Dans son discours télévisé hier, le chef du Hezbollah a été moins clair. « Nous ne sommes pas contre le principe que le Liban demande l’aide de quelque partie que ce soit, sauf des ennemis du Liban, a-t-il dit. Ce qui est inacceptable, c’est de se soumettre pieds et poings liés au FMI. » Il a souligné que le gouvernement allait entamer des négociations avec le FMI sur la base de son plan de redressement économique, affirmant soutenir ce plan mais soulignant qu’il pouvait être « discuté et amendé ». « Le gouvernement ne va pas livrer le pays au FMI (…), nous allons voir quelles sont les conditions et si le pays peut supporter ces conditions », a averti le numéro un du Hezbollah.

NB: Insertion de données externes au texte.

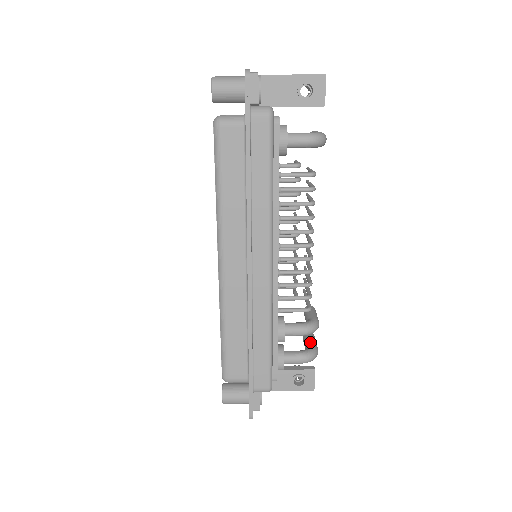
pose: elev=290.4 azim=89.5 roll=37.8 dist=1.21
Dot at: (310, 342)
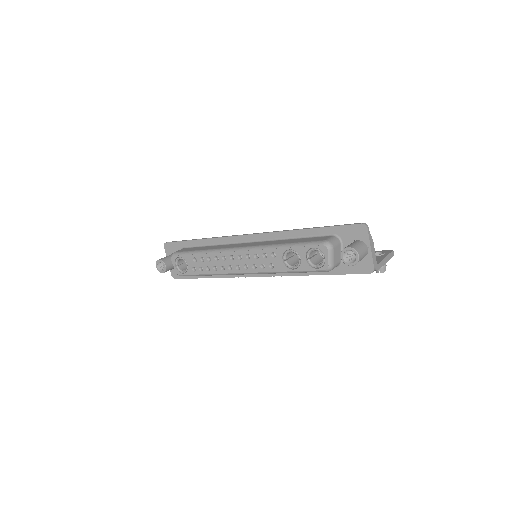
Dot at: occluded
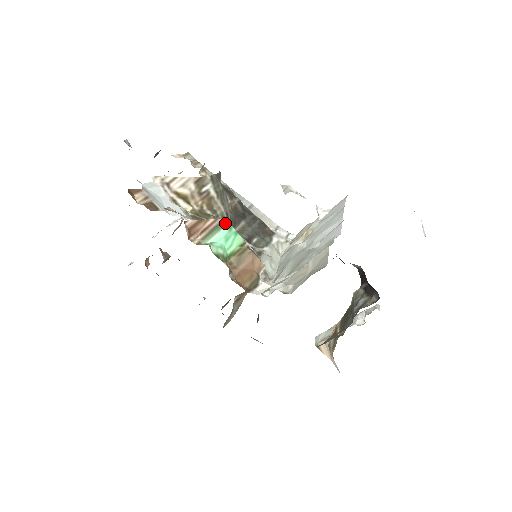
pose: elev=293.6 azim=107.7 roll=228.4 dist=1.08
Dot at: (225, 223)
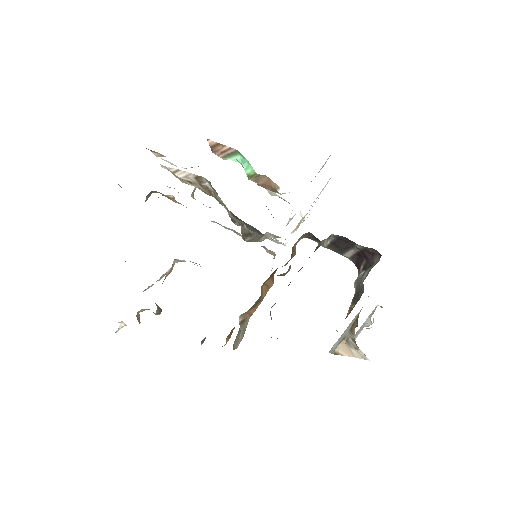
Dot at: (238, 153)
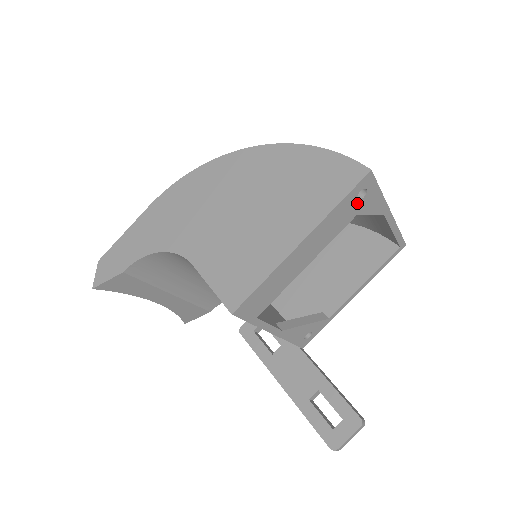
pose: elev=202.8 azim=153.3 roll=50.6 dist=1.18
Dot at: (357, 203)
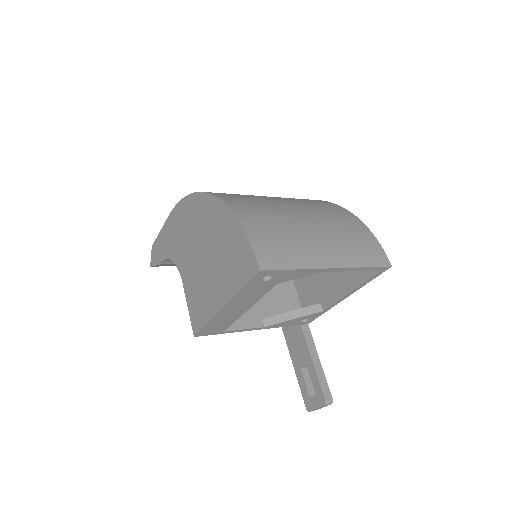
Dot at: (268, 281)
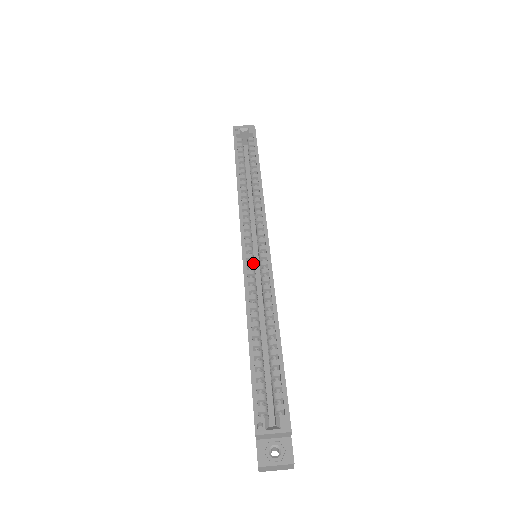
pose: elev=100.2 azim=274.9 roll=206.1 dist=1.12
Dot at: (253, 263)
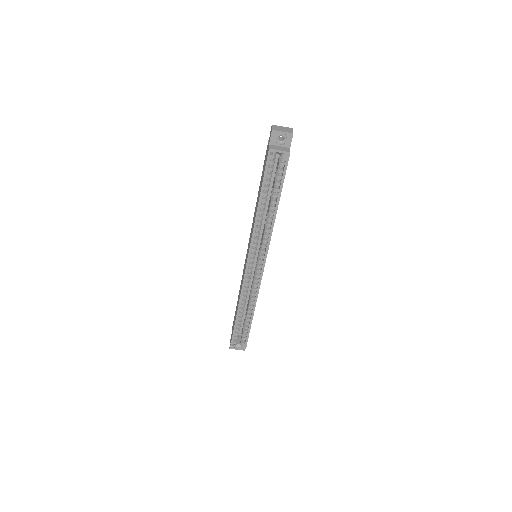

Pour l’analyste Kassem Kassir, proche des cercles du Hezbollah, « le parti fait preuve de la plus grande souplesse » en ces temps difficiles pour lui. « Il se montre pragmatique, tant que cela ne touche pas à ses choix stratégiques », ajoute-t-il, soulignant qu’en jurisprudence islamique, « la nécessité permet parfois le recours à ce qui est prohibé ».
La question des points de passage
Selon des sources politiques, les ministres proches du Hezbollah et du mouvement Amal auraient également affirmé, lors de la réunion du gouvernement jeudi dernier au cours de laquelle le plan de relance économique a été adopté et la décision de s’adresser au FMI prise, qu’ils ne s’opposaient pas à une intervention de l’instance internationale à condition qu’elle « ne porte pas atteinte à la souveraineté du Liban ».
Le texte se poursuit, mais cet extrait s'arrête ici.